→ **Work order**
Filter the lines below, keeping each one that holds "scroll".

→ **Material provided**
- Opening Delimiter -

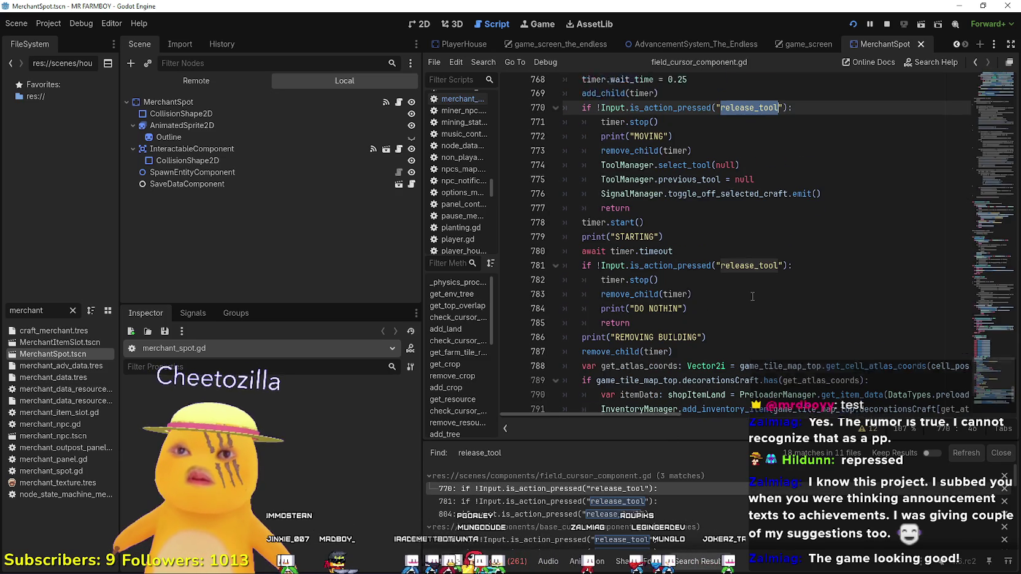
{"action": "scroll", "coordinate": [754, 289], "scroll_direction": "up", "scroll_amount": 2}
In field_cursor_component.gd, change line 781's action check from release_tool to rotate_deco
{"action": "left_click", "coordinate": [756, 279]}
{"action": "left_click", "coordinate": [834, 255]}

- Closing Delimiter -
- Opening Delimiter -

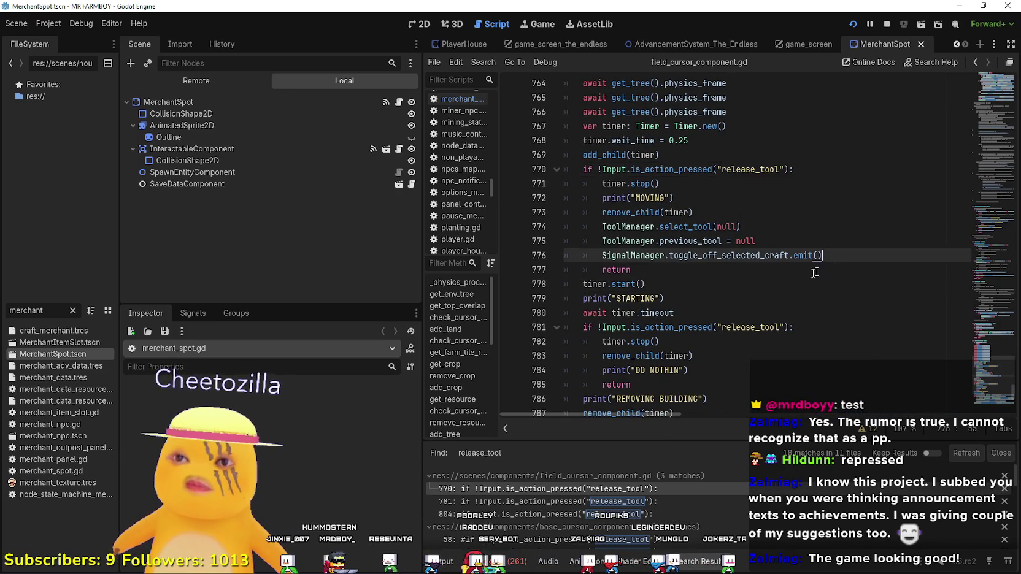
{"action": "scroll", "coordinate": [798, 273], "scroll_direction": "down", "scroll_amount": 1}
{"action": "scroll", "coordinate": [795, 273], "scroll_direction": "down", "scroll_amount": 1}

- Closing Delimiter -

→ **Result for this task**
{"action": "scroll", "coordinate": [754, 289], "scroll_direction": "up", "scroll_amount": 2}
{"action": "scroll", "coordinate": [798, 273], "scroll_direction": "down", "scroll_amount": 1}
{"action": "scroll", "coordinate": [795, 273], "scroll_direction": "down", "scroll_amount": 1}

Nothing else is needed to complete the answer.